● What you should do:
Write out the text from the start of the entries up to and including the line containing "List each element's", without the pictures.

● Data section:
--- START ---
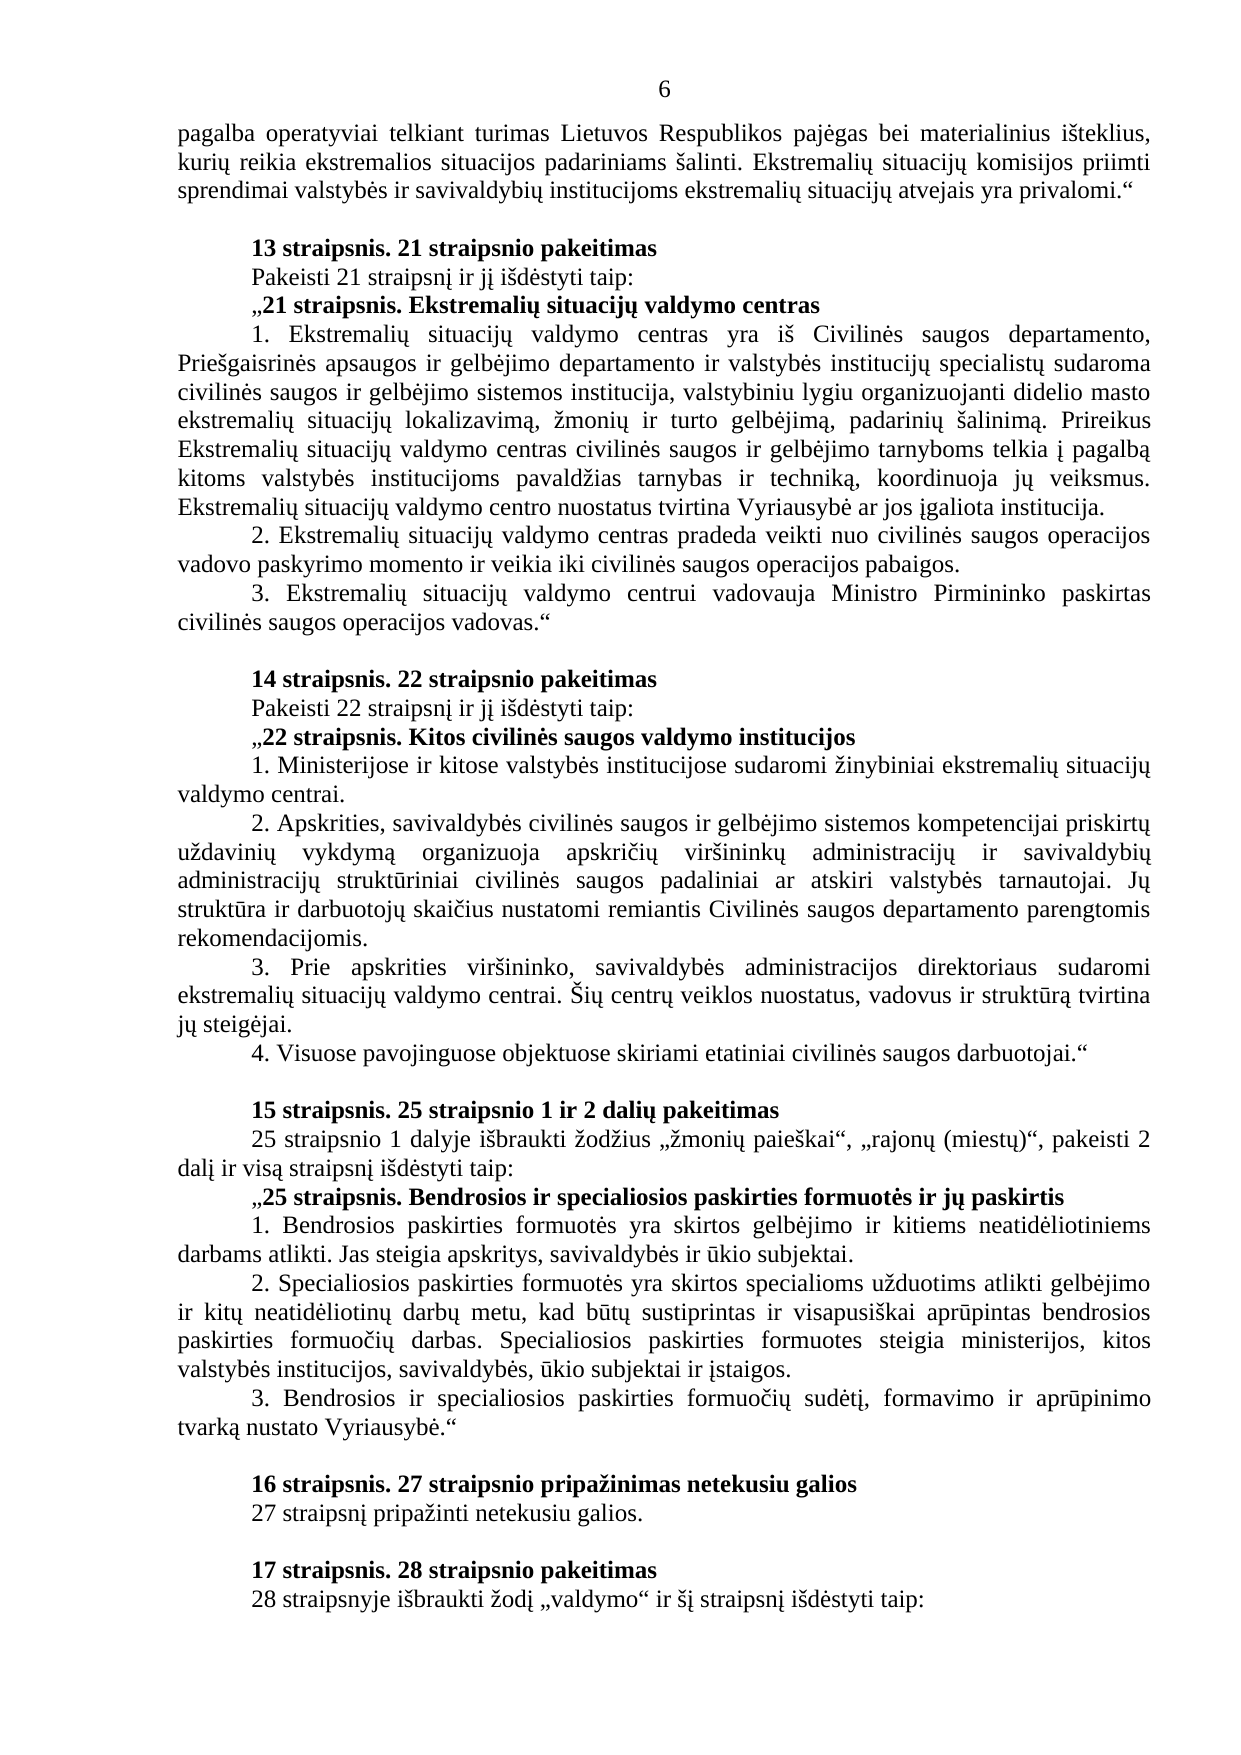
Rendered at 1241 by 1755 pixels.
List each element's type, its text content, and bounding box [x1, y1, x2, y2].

text 15 straipsnis. 25 straipsnio 1 ir 2 dalių pakeitimas [177, 1096, 1152, 1124]
text 25 straipsnio 1 dalyje išbraukti žodžius „žmonių paieškai“, „rajonų (miestų)“, pakeisti 2 dalį ir visą straipsnį išdėstyti taip: [177, 1124, 1152, 1182]
text „22 straipsnis. Kitos civilinės saugos valdymo institucijos [177, 722, 1152, 751]
text 3. Ekstremalių situacijų valdymo centrui vadovauja Ministro Pirmininko paskirtas civilinės saugos operacijos vadovas.“ [177, 578, 1152, 636]
text „21 straipsnis. Ekstremalių situacijų valdymo centras [177, 291, 1152, 319]
text 1. Ministerijose ir kitose valstybės institucijose sudaromi žinybiniai ekstremalių situacijų valdymo centrai. [177, 751, 1152, 808]
text 27 straipsnį pripažinti netekusiu galios. [177, 1498, 1152, 1527]
text 1. Bendrosios paskirties formuotės yra skirtos gelbėjimo ir kitiems neatidėliotiniems darbams atlikti. Jas steigia apskritys, savivaldybės ir ūkio subjektai. [177, 1211, 1152, 1268]
text 2. Specialiosios paskirties formuotės yra skirtos specialioms užduotims atlikti gelbėjimo ir kitų neatidėliotinų darbų metu, kad būtų sustiprintas ir visapusiškai aprūpintas bendrosios paskirties formuočių darbas. Specialiosios paskirties formuotes steigia ministerijos, kitos valstybės institucijos, savivaldybės, ūkio subjektai ir įstaigos. [177, 1268, 1152, 1383]
text 2. Ekstremalių situacijų valdymo centras pradeda veikti nuo civilinės saugos operacijos vadovo paskyrimo momento ir veikia iki civilinės saugos operacijos pabaigos. [177, 521, 1152, 578]
text 17 straipsnis. 28 straipsnio pakeitimas [177, 1556, 1152, 1584]
text 1. Ekstremalių situacijų valdymo centras yra iš Civilinės saugos departamento, Priešgaisrinės apsaugos ir gelbėjimo departamento ir valstybės institucijų specialistų sudaroma civilinės saugos ir gelbėjimo sistemos institucija, valstybiniu lygiu organizuojanti didelio masto ekstremalių situacijų lokalizavimą, žmonių ir turto gelbėjimą, padarinių šalinimą. Prireikus Ekstremalių situacijų valdymo centras civilinės saugos ir gelbėjimo tarnyboms telkia į pagalbą kitoms valstybės institucijoms pavaldžias tarnybas ir techniką, koordinuoja jų veiksmus. Ekstremalių situacijų valdymo centro nuostatus tvirtina Vyriausybė ar jos įgaliota institucija. [177, 319, 1152, 521]
text 14 straipsnis. 22 straipsnio pakeitimas [177, 664, 1152, 693]
text Pakeisti 21 straipsnį ir jį išdėstyti taip: [177, 262, 1152, 291]
text 3. Bendrosios ir specialiosios paskirties formuočių sudėtį, formavimo ir aprūpinimo tvarką nustato Vyriausybė.“ [177, 1383, 1152, 1441]
text 16 straipsnis. 27 straipsnio pripažinimas netekusiu galios [177, 1469, 1152, 1498]
text 3. Prie apskrities viršininko, savivaldybės administracijos direktoriaus sudaromi ekstremalių situacijų valdymo centrai. Šių centrų veiklos nuostatus, vadovus ir struktūrą tvirtina jų steigėjai. [177, 952, 1152, 1038]
text „25 straipsnis. Bendrosios ir specialiosios paskirties formuotės ir jų paskirtis [177, 1182, 1152, 1211]
text 28 straipsnyje išbraukti žodį „valdymo“ ir šį straipsnį išdėstyti taip: [177, 1584, 1152, 1613]
text Pakeisti 22 straipsnį ir jį išdėstyti taip: [177, 693, 1152, 722]
text 2. Apskrities, savivaldybės civilinės saugos ir gelbėjimo sistemos kompetencijai priskirtų uždavinių vykdymą organizuoja apskričių viršininkų administracijų ir savivaldybių administracijų struktūriniai civilinės saugos padaliniai ar atskiri valstybės tarnautojai. Jų struktūra ir darbuotojų skaičius nustatomi remiantis Civilinės saugos departamento parengtomis rekomendacijomis. [177, 808, 1152, 952]
text 4. Visuose pavojinguose objektuose skiriami etatiniai civilinės saugos darbuotojai.“ [177, 1038, 1152, 1067]
text pagalba operatyviai telkiant turimas Lietuvos Respublikos pajėgas bei materialinius išteklius, kurių reikia ekstremalios situacijos padariniams šalinti. Ekstremalių situacijų komisijos priimti sprendimai valstybės ir savivaldybių institucijoms ekstremalių situacijų atvejais yra privalomi.“ [177, 118, 1152, 204]
text 13 straipsnis. 21 straipsnio pakeitimas [177, 233, 1152, 262]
--- END ---
● In response:
Rendered at 1241 by 1755 pixels.
List each element's type, its text content, and bounding box [x1, y1, x2, y2].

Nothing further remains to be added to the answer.